Document section
■ ■ ■ ■
Who can run what? Granting "may invoke pods on the Kubernetes MCP" should not require a separate IAM system — the same authorisation primitives that gate playbook execution should gate MCP tool calls.
What's it doing right now? Every MCP call should be visible in the same execution dashboard that shows playbook runs. Same events, same audit trail, same retry semantics.

The answer NoETL converged on: the catalog is the source of truth, and every MCP operation goes through a playbook.

The four phases

flowchart TB
  subgraph "Phase 1: Catalog"
    Mcp[(Mcp resource<br/>kind: Mcp)]
    Playbook[(Lifecycle agents<br/>kind: Playbook)]
  end

  subgraph "Phase 2: Authorisation"
    Auth[check_playbook_access<br/>auth.playbook_permissions]
  end

  subgraph "Phase 3: Lifecycle agents"
    Deploy[deploy / undeploy / restart]
    Status[status / discover]
  end

  subgraph "Phase 4: GUI"
    Catalog[Catalog browser]
    RunDialog[Friendly run dialog]
  end

  Catalog --> Mcp
  Catalog --> Playbook
  Mcp -.references.-> Playbook
  Catalog --> RunDialog
  RunDialog -- POST /api/mcp/.../lifecycle/{verb} --> Auth
  Auth -- allowed --> Deploy
  Auth -- allowed --> Status
  Deploy -- helm upgrade --> Cluster[(Kubernetes cluster)]
  Status -- kubectl get --> Cluster

Each phase is implemented and merged:

Phase	Implementation	Released in
1 — `Mcp` resource lifecycle endpoint	`/api/mcp/{path}/lifecycle/{verb}` + `_ui_schema`	noetl ≥ 2.26
2 — server-side `check_playbook_access`	`noetl/server/api/auth/check_access.py`	noetl ≥ 2.27
3 — Kubernetes MCP lifecycle agent fleet	`automation/agents/kubernetes/lifecycle/*`	ops main
4 — friendly run dialog + Mcp tile renderer	`gui/src/components/PlaybookRunDialog.tsx`	gui ≥ 1.3

Phase 1 — `kind: Mcp` is a catalog resource

Playbook, Credential, Memory and now Mcp all live in the same catalog table, distinguished by their kind column. An Mcp resource looks like:

apiVersion: noetl.io/v2
kind: Mcp
metadata:
  name: kubernetes
  path: mcp/kubernetes
spec:
  url: http://kubernetes-mcp-server.mcp.svc.cluster.local:8080/mcp
  protocol: mcp/1.0

  lifecycle:
    deploy:    automation/agents/kubernetes/lifecycle/deploy
    undeploy:  automation/agents/kubernetes/lifecycle/undeploy
    redeploy:  automation/agents/kubernetes/lifecycle/redeploy
    restart:   automation/agents/kubernetes/lifecycle/restart
    status:    automation/agents/kubernetes/lifecycle/status
    discover:  automation/agents/kubernetes/lifecycle/discover

  discovery:
    initialize_url: http://kubernetes-mcp-server.mcp.svc.cluster.local:8080/healthz
    tools_list_url: http://kubernetes-mcp-server.mcp.svc.cluster.local:8080/mcp/tools
    refresh_via:    automation/agents/kubernetes/lifecycle/discover

  runtime:
    agent: automation/agents/kubernetes/runtime

  deployment:
    namespace: mcp
    chart_ref: oci://ghcr.io/containers/charts/kubernetes-mcp-server
    image_tag: v0.0.61
    toolsets: "core,config"
■ ■ ■ ■
Supplied information
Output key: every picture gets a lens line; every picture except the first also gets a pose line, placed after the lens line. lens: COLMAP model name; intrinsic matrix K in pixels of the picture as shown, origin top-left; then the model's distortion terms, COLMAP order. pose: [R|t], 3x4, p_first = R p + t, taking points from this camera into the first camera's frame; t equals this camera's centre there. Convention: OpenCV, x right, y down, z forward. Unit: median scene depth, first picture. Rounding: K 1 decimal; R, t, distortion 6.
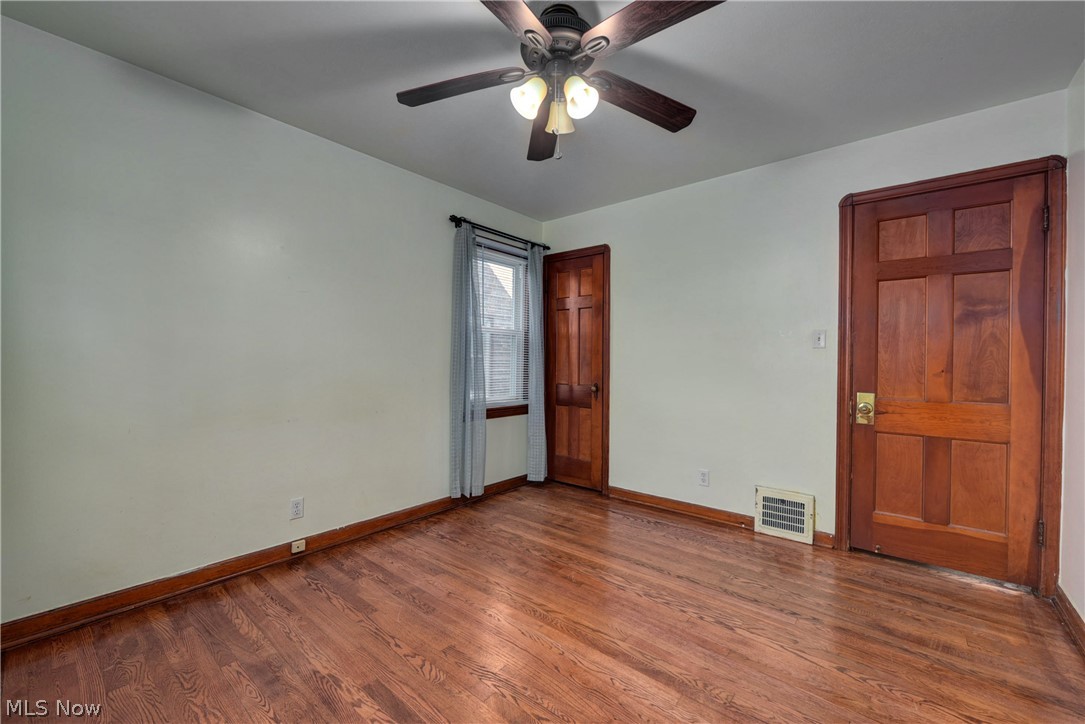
■ ■ ■ ■
What to work on
• A. List every lifecycle verb that the example Mcp resource in the NoETL MCP article maps to an agent path.
• B. Write the next part of the NoETL MCP article, starting after its last line.
The material has no connection to the NoETL MCP article.

Expected responses
• A. deploy, undeploy, redeploy, restart, status, discover

• B.
Every block describes intent rather than commands:

spec.url — where the running MCP server lives
spec.lifecycle.{verb} — which playbook deploys/inspects/operates this MCP
spec.runtime.agent — which playbook the GUI calls when a user invokes a tool
spec.deployment — knobs the lifecycle agents read at install time

The server exposes:

POST /api/mcp/{path}/lifecycle/{verb} — dispatch a lifecycle agent
POST /api/mcp/{path}/discover — refresh the tools list
GET /api/catalog/{path}/ui_schema — render a workload form for any catalog entry

Phase 2 — auth-as-playbook, server-side

Every dispatch through the MCP routes runs check_playbook_access on the server, against the same auth.playbook_permissions table the gateway already used:

enforce — deny → 403, missing token → 401, DB error → 503
advisory — log "would deny", proceed
skip — pass through (the local-kind default)

The GUI can also call /api/auth/check-access itself for UI gating (greying out a button before the user clicks it). The server-side enforcement is the source of truth even if the GUI were lying.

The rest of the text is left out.